------ DATASET EXTRACT
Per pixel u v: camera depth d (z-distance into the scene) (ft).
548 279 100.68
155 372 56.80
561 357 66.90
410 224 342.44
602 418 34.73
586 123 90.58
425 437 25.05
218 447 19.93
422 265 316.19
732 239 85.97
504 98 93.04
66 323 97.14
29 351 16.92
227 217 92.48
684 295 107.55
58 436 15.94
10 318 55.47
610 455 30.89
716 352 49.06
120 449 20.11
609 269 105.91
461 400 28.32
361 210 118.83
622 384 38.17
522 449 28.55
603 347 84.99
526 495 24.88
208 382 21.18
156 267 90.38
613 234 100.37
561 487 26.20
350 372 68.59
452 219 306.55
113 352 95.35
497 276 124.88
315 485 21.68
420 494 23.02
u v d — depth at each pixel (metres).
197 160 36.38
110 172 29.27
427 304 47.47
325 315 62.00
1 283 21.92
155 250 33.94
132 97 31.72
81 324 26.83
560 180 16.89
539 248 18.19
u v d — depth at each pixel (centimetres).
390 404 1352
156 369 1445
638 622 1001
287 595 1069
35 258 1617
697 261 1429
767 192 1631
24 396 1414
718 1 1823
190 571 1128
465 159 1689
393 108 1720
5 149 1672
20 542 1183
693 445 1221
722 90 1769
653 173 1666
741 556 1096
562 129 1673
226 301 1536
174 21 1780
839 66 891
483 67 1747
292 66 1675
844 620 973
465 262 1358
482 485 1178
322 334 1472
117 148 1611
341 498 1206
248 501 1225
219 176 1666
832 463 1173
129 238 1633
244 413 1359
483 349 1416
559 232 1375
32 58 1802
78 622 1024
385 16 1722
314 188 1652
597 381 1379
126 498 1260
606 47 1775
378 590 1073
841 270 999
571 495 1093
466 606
------------
WHAT TO WORK ON: An exact copy of the lines from the one containing "410 224 342.44" through the end of the entries is required, and nothing beyond them.

ANSWER:
410 224 342.44
602 418 34.73
586 123 90.58
425 437 25.05
218 447 19.93
422 265 316.19
732 239 85.97
504 98 93.04
66 323 97.14
29 351 16.92
227 217 92.48
684 295 107.55
58 436 15.94
10 318 55.47
610 455 30.89
716 352 49.06
120 449 20.11
609 269 105.91
461 400 28.32
361 210 118.83
622 384 38.17
522 449 28.55
603 347 84.99
526 495 24.88
208 382 21.18
156 267 90.38
613 234 100.37
561 487 26.20
350 372 68.59
452 219 306.55
113 352 95.35
497 276 124.88
315 485 21.68
420 494 23.02
u v d — depth at each pixel (metres).
197 160 36.38
110 172 29.27
427 304 47.47
325 315 62.00
1 283 21.92
155 250 33.94
132 97 31.72
81 324 26.83
560 180 16.89
539 248 18.19
u v d — depth at each pixel (centimetres).
390 404 1352
156 369 1445
638 622 1001
287 595 1069
35 258 1617
697 261 1429
767 192 1631
24 396 1414
718 1 1823
190 571 1128
465 159 1689
393 108 1720
5 149 1672
20 542 1183
693 445 1221
722 90 1769
653 173 1666
741 556 1096
562 129 1673
226 301 1536
174 21 1780
839 66 891
483 67 1747
292 66 1675
844 620 973
465 262 1358
482 485 1178
322 334 1472
117 148 1611
341 498 1206
248 501 1225
219 176 1666
832 463 1173
129 238 1633
244 413 1359
483 349 1416
559 232 1375
32 58 1802
78 622 1024
385 16 1722
314 188 1652
597 381 1379
126 498 1260
606 47 1775
378 590 1073
841 270 999
571 495 1093
466 606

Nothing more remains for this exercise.